The project team calculates the contingency reserve by multiplying the impact of the risk by its probability of occurrence. This results in a dollar value that represents the potential cost of the risk.
The second type of reserve is the Management reserve. The management reserve addresses unknown unknowns and is typically between 5% and 10% of the project cost estimate.

  1. Project Cost estimate – To estimate the project cost, labor hours and their associated costs are calculated using the work breakdown structure (WBS). Project expenses are also included in this calculation.
  2. Project Budget – Project budget is the sum of the Project Cost Estimate, Contingency Reserve and Management Reserve.
  3. Project Implementation – Project implementation is the initiation of the project plan. The project team follows the work breakdown structure (WBS) to complete the project tasks. They monitor progress and ensure that the project is on track using the Governance or Communication plan.
  4. Project Closeout – In the final step of the project plan, the project team verifies that all deliverables are complete and finalizes the project budget. When all parties are satisfied with the project deliverables and spending, the project is closed.

Fixed Price Projects

A word about fixed price projects as they involve a higher level of risk.

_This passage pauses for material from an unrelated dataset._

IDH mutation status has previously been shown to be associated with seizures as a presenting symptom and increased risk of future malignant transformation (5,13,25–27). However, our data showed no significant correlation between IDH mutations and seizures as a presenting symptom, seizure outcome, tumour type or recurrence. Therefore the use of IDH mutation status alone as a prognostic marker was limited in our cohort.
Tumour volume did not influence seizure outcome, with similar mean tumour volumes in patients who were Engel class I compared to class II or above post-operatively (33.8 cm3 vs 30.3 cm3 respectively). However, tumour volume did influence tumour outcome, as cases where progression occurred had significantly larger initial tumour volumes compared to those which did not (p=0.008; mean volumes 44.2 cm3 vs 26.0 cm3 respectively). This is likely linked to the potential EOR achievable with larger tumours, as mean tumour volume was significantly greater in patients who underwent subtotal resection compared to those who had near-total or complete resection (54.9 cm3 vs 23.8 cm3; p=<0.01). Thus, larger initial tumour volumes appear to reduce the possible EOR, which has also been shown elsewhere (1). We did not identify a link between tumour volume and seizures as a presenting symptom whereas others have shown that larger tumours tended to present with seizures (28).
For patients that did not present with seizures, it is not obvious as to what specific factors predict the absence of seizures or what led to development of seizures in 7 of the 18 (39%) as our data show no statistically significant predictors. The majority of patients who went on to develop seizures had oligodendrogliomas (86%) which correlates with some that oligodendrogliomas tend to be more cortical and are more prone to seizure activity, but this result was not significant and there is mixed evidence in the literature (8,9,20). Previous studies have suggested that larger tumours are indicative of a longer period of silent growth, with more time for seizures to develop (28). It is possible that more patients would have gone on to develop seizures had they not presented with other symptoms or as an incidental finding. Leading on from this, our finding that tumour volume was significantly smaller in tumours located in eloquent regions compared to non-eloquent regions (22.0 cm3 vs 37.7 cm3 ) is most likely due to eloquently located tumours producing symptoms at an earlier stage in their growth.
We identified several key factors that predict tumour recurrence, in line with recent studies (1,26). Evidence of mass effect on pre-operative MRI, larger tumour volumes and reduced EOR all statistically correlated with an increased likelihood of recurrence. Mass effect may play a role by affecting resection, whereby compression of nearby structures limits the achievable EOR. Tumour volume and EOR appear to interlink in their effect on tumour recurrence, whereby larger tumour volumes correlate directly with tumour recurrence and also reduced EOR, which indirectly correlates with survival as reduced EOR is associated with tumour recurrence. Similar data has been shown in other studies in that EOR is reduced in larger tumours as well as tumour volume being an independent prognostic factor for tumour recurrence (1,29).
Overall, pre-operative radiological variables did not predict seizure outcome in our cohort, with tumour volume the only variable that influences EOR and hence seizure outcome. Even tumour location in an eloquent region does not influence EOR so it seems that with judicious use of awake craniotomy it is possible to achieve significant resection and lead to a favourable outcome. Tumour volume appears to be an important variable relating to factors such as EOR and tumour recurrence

A fixed price project is one in which the client is purchasing a set of services at a set price:

  • If the effort to complete the scope of work exceeds the approved budget the client does not pay more than the budgeted amount.

The client will not pay for performing work outside the original scope.

  • The project team will not refund the client any remaining funds if the project scope is completed under the budgeted amount

The supplier assumes most of the project risk from the client. Because of the transfer of risk, all the previous steps in project mechanics become extremely important:

  • Project requirements and deliverables must be ironclad.
  • Accuracy of labor and expense estimates is crucial.
  • A strong and comprehensive risk plan is critical.
  • Identification and communication of out-of-scope activities during the implementation of the project is paramount.


At first, the management of risk for a product development project can be daunting. Carefully following the simplified risk management approach outlined above will effectively manage and integrate risk into the project management process.